I just heard about a train show coming up in Oklahoma City Dec 6&7. Does anyone know anything about this show? Is there much, if any, large scale stuff or is it all those itty-bitty things I can't see?

It's about three hours north of me. I'm just wondering if it is worth the time to run up there.

Comments????


----------



## MarkLewis (Jan 2, 2008)

It's a very large show, but with little G-scale. Here's the link:
Oklahoma City Train Show 

Mark


----------



## vg3616084 (Aug 17, 2008)

My family and I display our G-scale layout there each year, this year we have added larger corners and have gone from a 16 x 24 area to a 28 x 38 size area. With two new 10ft long x 2+ft deep bridge spans, and 12 new module sections (the 4 new corners included) we are looking forward to some fun! Not sure if you made it up to the HAGRS last year but we displaced our smaller layout there (the first year of the show). The layout has all hand laid code 250rail, modeled after a small narrow gauge line, it has two main lines with a small yard, turn table, 3-stall engine house, many hand built structures and other small touches. We run both DC and battery powered locos (all narrow gauge). 

Regarding the show:
There is a small selection of G-scale items at the show; each year the items seem to increase with more people doing G-scale and the clubs in our area--more we request G, the more we see it. The show is a mixed show (being from Z scale to G-scale, and even some 1-1/2in stuff). Very fun show!

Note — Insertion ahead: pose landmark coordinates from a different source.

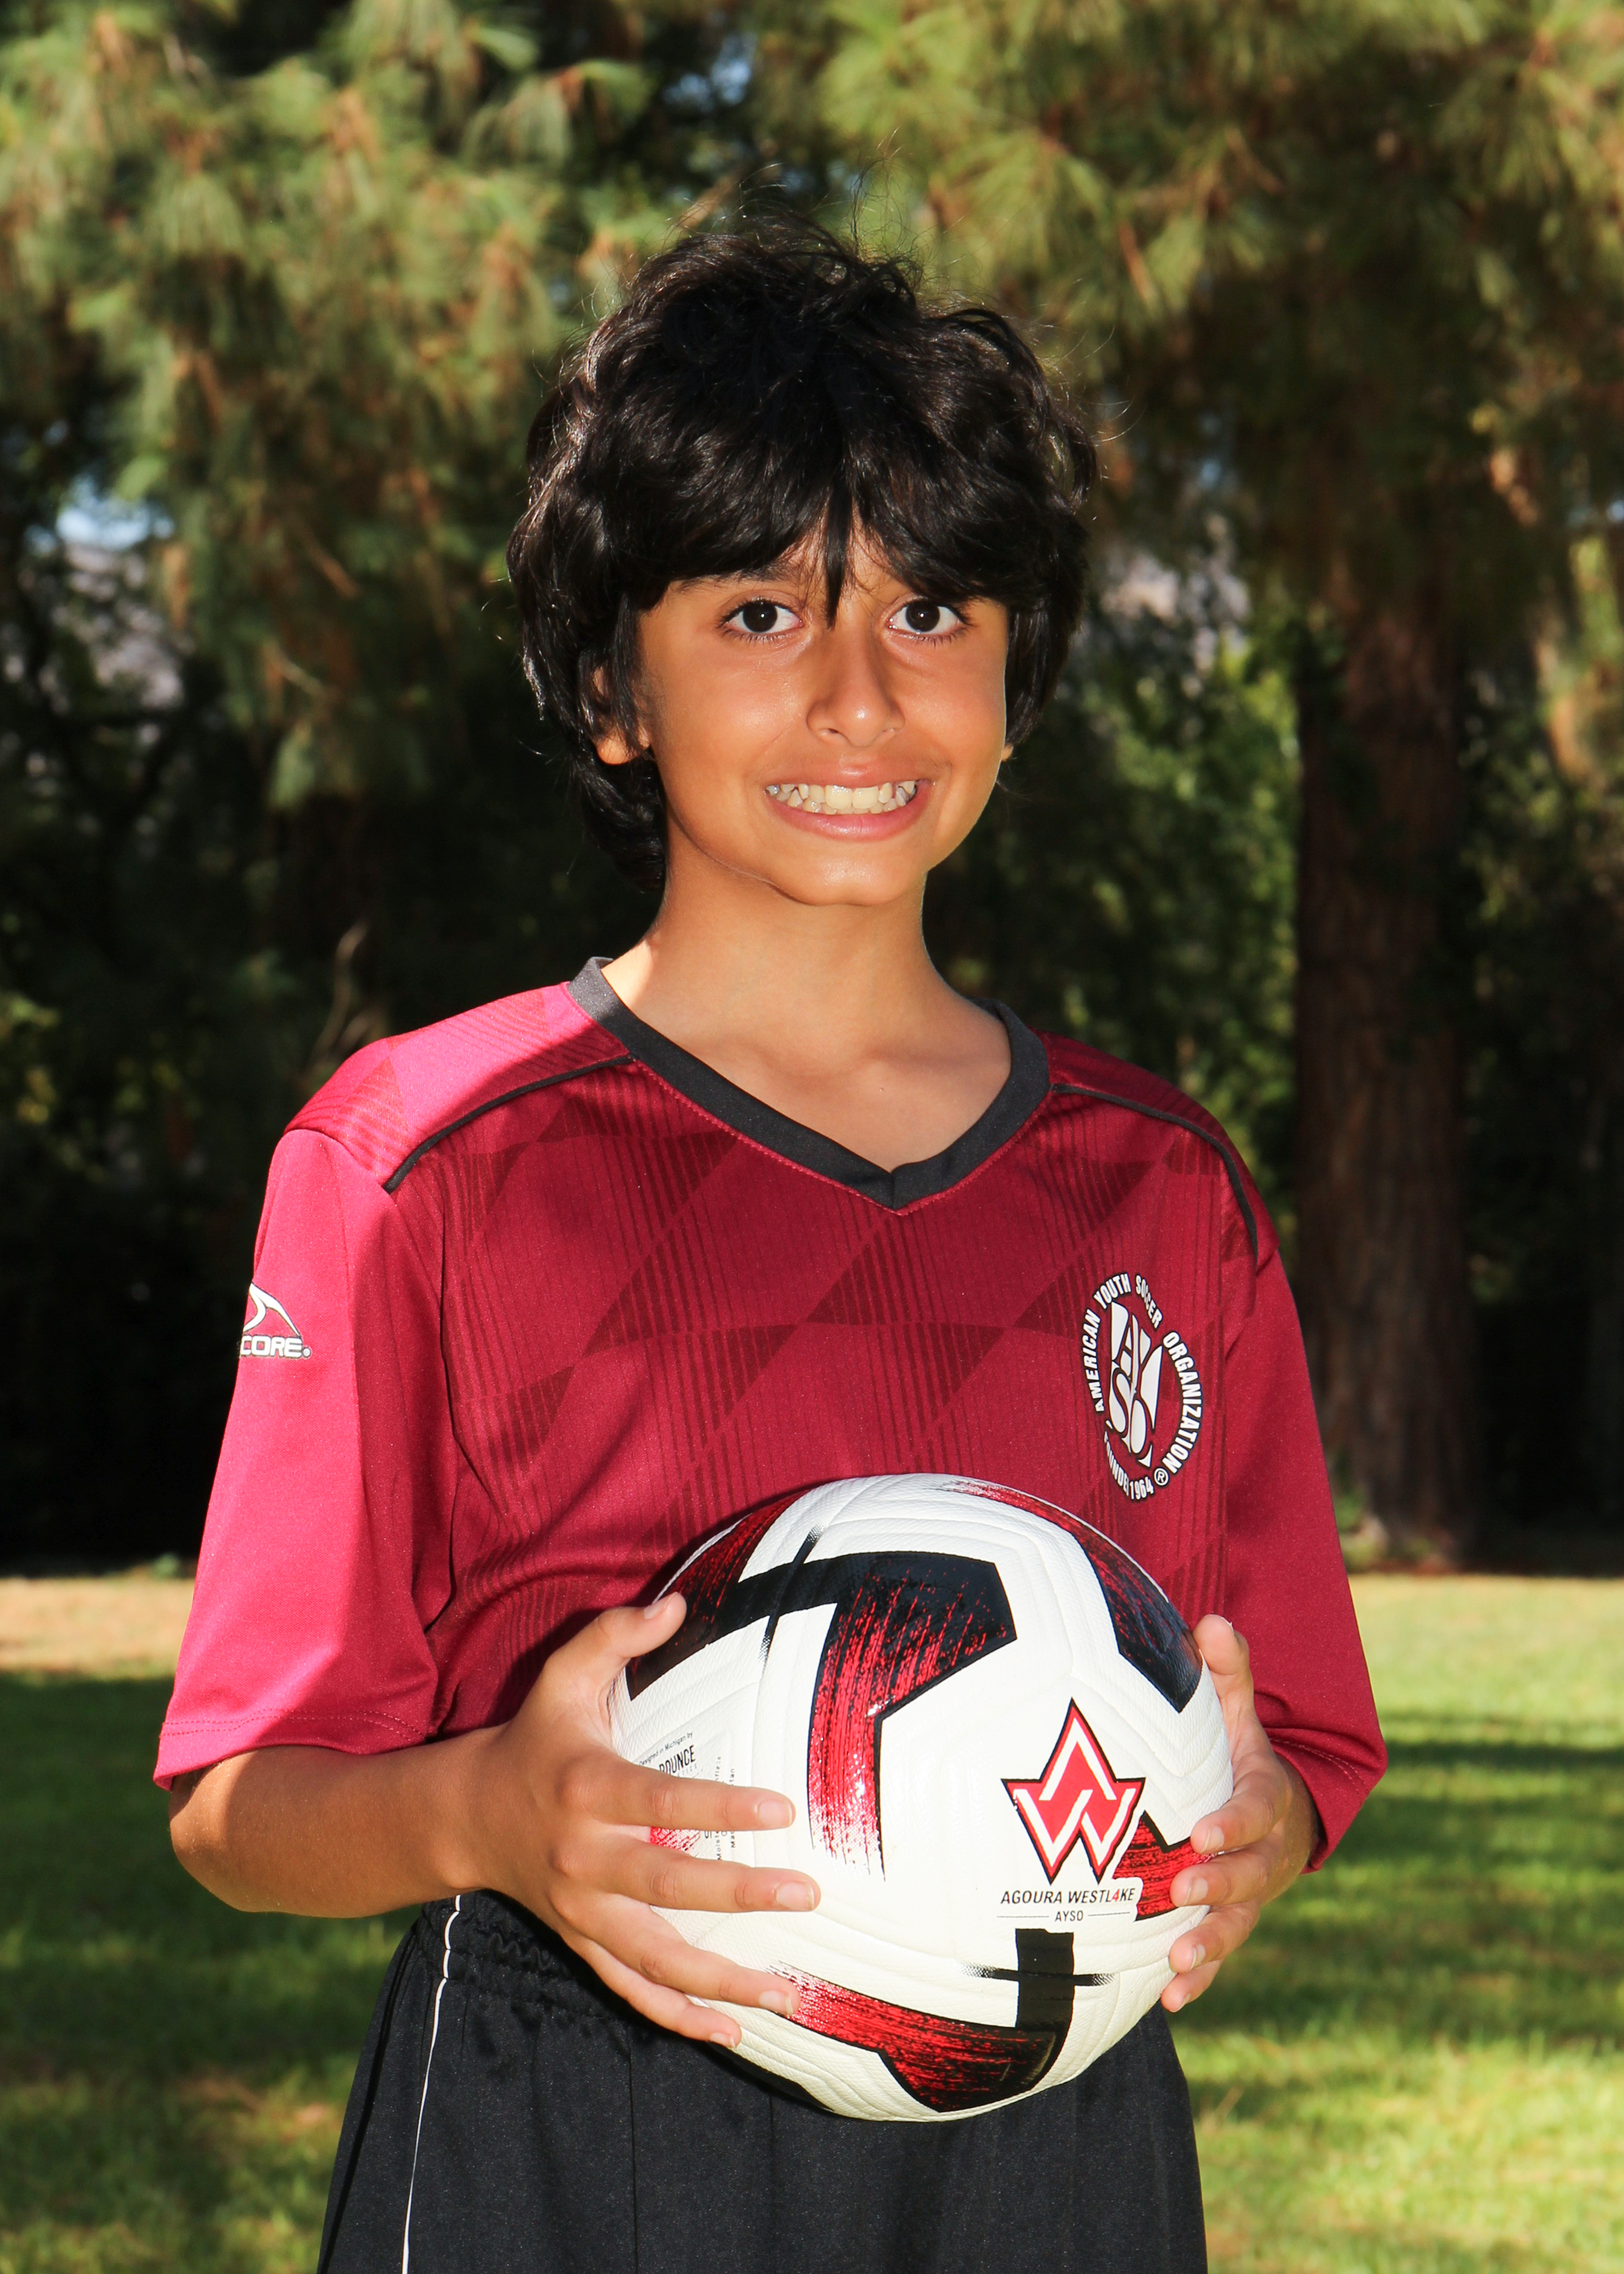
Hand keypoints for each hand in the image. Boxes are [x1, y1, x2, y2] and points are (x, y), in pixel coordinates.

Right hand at [467, 1595, 819, 2047]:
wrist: (465, 1814)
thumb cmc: (534, 1737)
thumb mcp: (561, 1676)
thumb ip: (614, 1634)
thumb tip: (677, 1601)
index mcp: (587, 1788)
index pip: (661, 1799)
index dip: (721, 1804)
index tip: (781, 1808)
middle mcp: (583, 1857)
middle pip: (667, 1884)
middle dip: (738, 1892)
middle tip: (804, 1894)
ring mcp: (582, 1910)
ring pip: (655, 1957)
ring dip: (721, 1980)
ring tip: (788, 1991)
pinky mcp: (583, 1941)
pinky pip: (633, 1988)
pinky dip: (680, 2015)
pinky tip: (735, 2030)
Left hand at [1160, 1615, 1317, 2012]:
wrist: (1280, 1813)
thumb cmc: (1239, 1754)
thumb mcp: (1237, 1711)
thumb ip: (1227, 1672)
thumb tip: (1211, 1621)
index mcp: (1266, 1798)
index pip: (1256, 1810)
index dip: (1233, 1823)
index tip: (1202, 1832)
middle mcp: (1265, 1854)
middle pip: (1251, 1877)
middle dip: (1221, 1887)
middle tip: (1182, 1892)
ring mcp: (1250, 1895)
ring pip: (1237, 1926)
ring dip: (1209, 1946)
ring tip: (1175, 1965)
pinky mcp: (1230, 1924)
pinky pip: (1218, 1958)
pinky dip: (1198, 1980)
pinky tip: (1168, 2001)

A large number of layouts, if you like trains-any type of model trains this is a “don't miss show”.

We will be there, so if anyone decides to come over and has maybe a battery *K-27* they would like to run (we built the new corners to be able to run the K's, just haven't been able to afford one yet) or maybe another narrow gauge loco, come by, say Hi and lets run trains together!

Tried to post/attach photo, not sure if this will work or not (new to this-noticed a message attachment area).


Vernon
Tulsa, OK


----------